Superconductivity is a phenomenon occurring at very low temperatures in many electrical conductors, in which the electrons responsible for conduction undergo a collective transition to an ordered state, of which superconductivity is a characteristic. This ordered state exhibits several unique and remarkable properties: disappearance of resistance to the flow of electric current, appearance of a large diamagnetism and other unusual magnetic effects, substantial alteration of many thermal properties, and the occurrence of quantum effects otherwise observable only at the atomic and subatomic level. The temperature below which a conductor begins to exhibit superconductivity is called the transition temperature or "critical temperature," usually designated T.sub.c. Below the critical temperature, electrical resistance of low-temperature superconductors drops sharply to levels at least 10.sup.12 times less than at normal temperatures. In high-temperature superconductors in the microwave and millimeter wave regions, the resistance drops sharply to levels on the order of 10.sup.3 to 10.sup.4 times less than at normal temperatures.
Other phenomena beside the disappearance of electrical resistance are displayed by superconductors. One of these is the Meissner-Ochsenfeld effect, in which an applied magnetic field is excluded from the interior of the superconductor. As long as the magnetic flux in a superconductor is low, the superconductor will remain completely superconducting in an applied magnetic field. If the magnetic field becomes too large, however, the superconductor will become partially or totally normal. That is, when the magnetic field exceeds a "critical field," designated H.sub.cl, the superconductor reverts to the normal state and its resistance to electric current rises sharply.
Related to the Meissner-Ochsenfeld effect is the phenomenon of penetration depth. The way in which a superconductor excludes from its interior an applied magnetic field smaller than the critical field H.sub.cl is by establishing a persistent supercurrent on its surface and inside the material to the penetration depth which exactly cancels the applied field inside the superconductor. This current flows in a very thin layer of thickness .lambda., which is called the penetration depth. The external magnetic field also penetrates the superconductor within the penetration depth. Lambda depends on the material and on the temperature, and is typically very small, on the order of 2000 to 5000 Angstroms.
The existence of the critical field leads to another property of superconductors which is of importance. A supercurrent flowing in a superconductor will itself create a magnetic field, and this field will drive the superconductor normal at some critical value of the current, called the critical current density, designated J.sub.c. When the current in the superconductor exceeds the critical current density, the superconductor becomes normal and its resistance increases sharply.
These phenomena of superconductors can be put to practical applications. For example, a superconductor can be used as a switching device if it can be driven from the normal to the superconducting state and back again as desired. One way to change the state of a superconductor from superconducting to normal is to change the critical field. This approach is disclosed in U.S. Pat. No. 3,327,273, which discloses a gate element composed of a thin-film superconductor whose resistance is controlled by the application of an external magnetic field. By controlling the external magnetic field, the gate element can be driven from the superconducting to the normal state, and vice-versa.
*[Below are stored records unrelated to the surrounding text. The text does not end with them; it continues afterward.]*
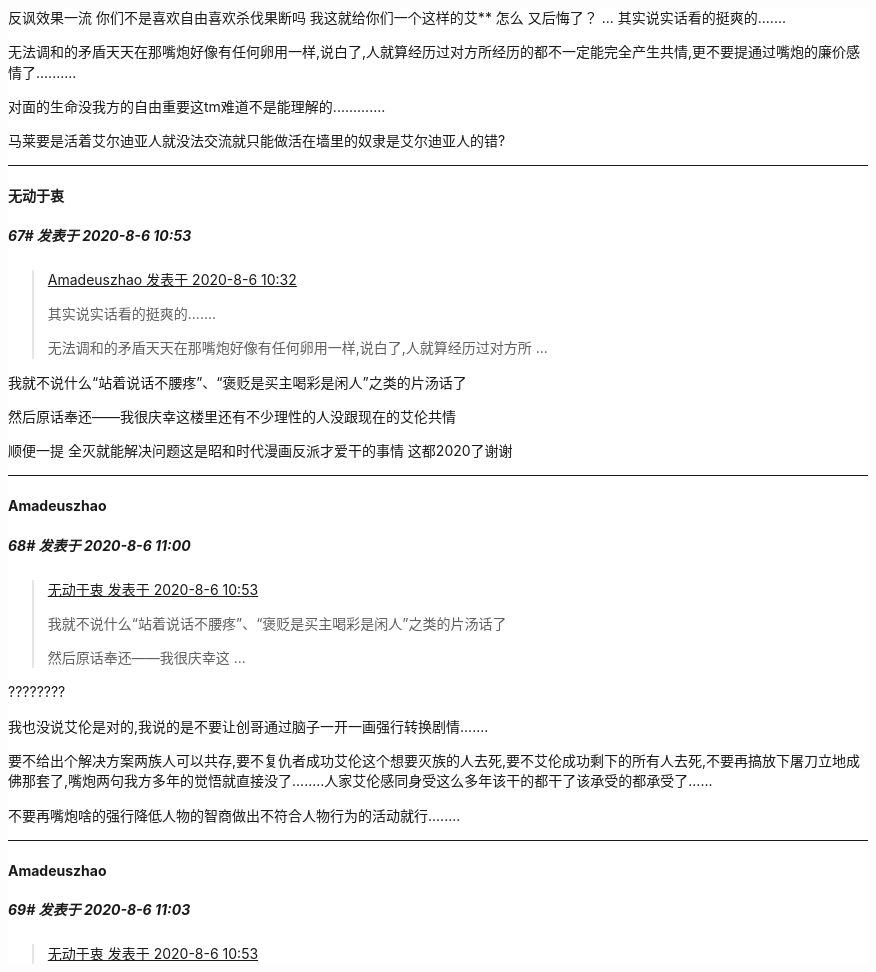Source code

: 反讽效果一流 你们不是喜欢自由喜欢杀伐果断吗 我这就给你们一个这样的艾** 怎么 又后悔了？ ...</blockquote>
其实说实话看的挺爽的.......

无法调和的矛盾天天在那嘴炮好像有任何卵用一样,说白了,人就算经历过对方所经历的都不一定能完全产生共情,更不要提通过嘴炮的廉价感情了..........

对面的生命没我方的自由重要这tm难道不是能理解的.............

马莱要是活着艾尔迪亚人就没法交流就只能做活在墙里的奴隶是艾尔迪亚人的错?


-----

####  无动于衷  
##### 67#       发表于 2020-8-6 10:53


<blockquote><a href="httphttps://bbs.saraba1st.com/2b/forum.php?mod=redirect&amp;goto=findpost&amp;pid=48333282&amp;ptid=1953168" target="_blank">Amadeuszhao 发表于 2020-8-6 10:32</a>

其实说实话看的挺爽的.......

无法调和的矛盾天天在那嘴炮好像有任何卵用一样,说白了,人就算经历过对方所 ...</blockquote>
我就不说什么“站着说话不腰疼”、“褒贬是买主喝彩是闲人”之类的片汤话了


然后原话奉还——我很庆幸这楼里还有不少理性的人没跟现在的艾伦共情 


顺便一提 全灭就能解决问题这是昭和时代漫画反派才爱干的事情 这都2020了谢谢


-----

####  Amadeuszhao  
##### 68#       发表于 2020-8-6 11:00


<blockquote><a href="httphttps://bbs.saraba1st.com/2b/forum.php?mod=redirect&amp;goto=findpost&amp;pid=48333546&amp;ptid=1953168" target="_blank">无动于衷 发表于 2020-8-6 10:53</a>

我就不说什么“站着说话不腰疼”、“褒贬是买主喝彩是闲人”之类的片汤话了


然后原话奉还——我很庆幸这 ...</blockquote>
????????

我也没说艾伦是对的,我说的是不要让创哥通过脑子一开一画强行转换剧情.......

要不给出个解决方案两族人可以共存,要不复仇者成功艾伦这个想要灭族的人去死,要不艾伦成功剩下的所有人去死,不要再搞放下屠刀立地成佛那套了,嘴炮两句我方多年的觉悟就直接没了........人家艾伦感同身受这么多年该干的都干了该承受的都承受了......

不要再嘴炮啥的强行降低人物的智商做出不符合人物行为的活动就行........


-----

####  Amadeuszhao  
##### 69#       发表于 2020-8-6 11:03


<blockquote><a href="httphttps://bbs.saraba1st.com/2b/forum.php?mod=redirect&amp;goto=findpost&amp;pid=48333546&amp;ptid=1953168" target="_blank">无动于衷 发表于 2020-8-6 10:53</a>
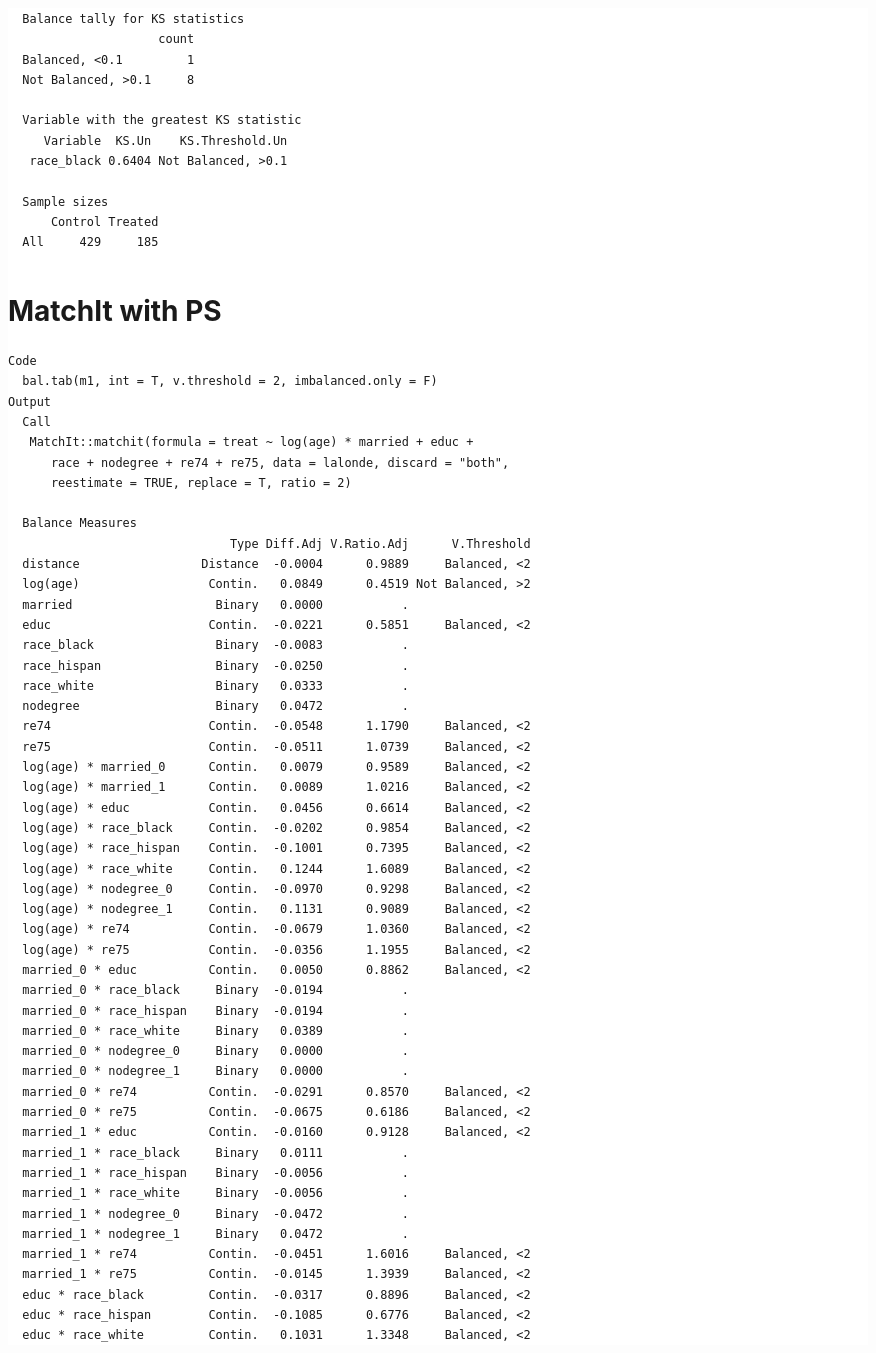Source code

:       Balance tally for KS statistics
                         count
      Balanced, <0.1         1
      Not Balanced, >0.1     8
      
      Variable with the greatest KS statistic
         Variable  KS.Un    KS.Threshold.Un
       race_black 0.6404 Not Balanced, >0.1
      
      Sample sizes
          Control Treated
      All     429     185

# MatchIt with PS

    Code
      bal.tab(m1, int = T, v.threshold = 2, imbalanced.only = F)
    Output
      Call
       MatchIt::matchit(formula = treat ~ log(age) * married + educ + 
          race + nodegree + re74 + re75, data = lalonde, discard = "both", 
          reestimate = TRUE, replace = T, ratio = 2)
      
      Balance Measures
                                   Type Diff.Adj V.Ratio.Adj      V.Threshold
      distance                 Distance  -0.0004      0.9889     Balanced, <2
      log(age)                  Contin.   0.0849      0.4519 Not Balanced, >2
      married                    Binary   0.0000           .                 
      educ                      Contin.  -0.0221      0.5851     Balanced, <2
      race_black                 Binary  -0.0083           .                 
      race_hispan                Binary  -0.0250           .                 
      race_white                 Binary   0.0333           .                 
      nodegree                   Binary   0.0472           .                 
      re74                      Contin.  -0.0548      1.1790     Balanced, <2
      re75                      Contin.  -0.0511      1.0739     Balanced, <2
      log(age) * married_0      Contin.   0.0079      0.9589     Balanced, <2
      log(age) * married_1      Contin.   0.0089      1.0216     Balanced, <2
      log(age) * educ           Contin.   0.0456      0.6614     Balanced, <2
      log(age) * race_black     Contin.  -0.0202      0.9854     Balanced, <2
      log(age) * race_hispan    Contin.  -0.1001      0.7395     Balanced, <2
      log(age) * race_white     Contin.   0.1244      1.6089     Balanced, <2
      log(age) * nodegree_0     Contin.  -0.0970      0.9298     Balanced, <2
      log(age) * nodegree_1     Contin.   0.1131      0.9089     Balanced, <2
      log(age) * re74           Contin.  -0.0679      1.0360     Balanced, <2
      log(age) * re75           Contin.  -0.0356      1.1955     Balanced, <2
      married_0 * educ          Contin.   0.0050      0.8862     Balanced, <2
      married_0 * race_black     Binary  -0.0194           .                 
      married_0 * race_hispan    Binary  -0.0194           .                 
      married_0 * race_white     Binary   0.0389           .                 
      married_0 * nodegree_0     Binary   0.0000           .                 
      married_0 * nodegree_1     Binary   0.0000           .                 
      married_0 * re74          Contin.  -0.0291      0.8570     Balanced, <2
      married_0 * re75          Contin.  -0.0675      0.6186     Balanced, <2
      married_1 * educ          Contin.  -0.0160      0.9128     Balanced, <2
      married_1 * race_black     Binary   0.0111           .                 
      married_1 * race_hispan    Binary  -0.0056           .                 
      married_1 * race_white     Binary  -0.0056           .                 
      married_1 * nodegree_0     Binary  -0.0472           .                 
      married_1 * nodegree_1     Binary   0.0472           .                 
      married_1 * re74          Contin.  -0.0451      1.6016     Balanced, <2
      married_1 * re75          Contin.  -0.0145      1.3939     Balanced, <2
      educ * race_black         Contin.  -0.0317      0.8896     Balanced, <2
      educ * race_hispan        Contin.  -0.1085      0.6776     Balanced, <2
      educ * race_white         Contin.   0.1031      1.3348     Balanced, <2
These phenomena have also been exploited to create a variable resistance superconducting device, as shown in U.S. Pat. No. 2,978,664. This patent shows a tapered conductor of superconducting material which operates partially in the superconducting state and partially in the normal state. By tapering the conductor, there will eventually be a point at which the current density through it exceeds the critical current density, at which point the conductor becomes normal. By locating tap points along the tapered length of the conductor, different resistance behaviors can be obtained.
The present invention differs from the approaches shown in these patents in that the invention does not require any complex geometries or associated field generating apparatus such as coils and windings. The present invention provides a simple superconducting non-linear device that can be used for switching and other applications.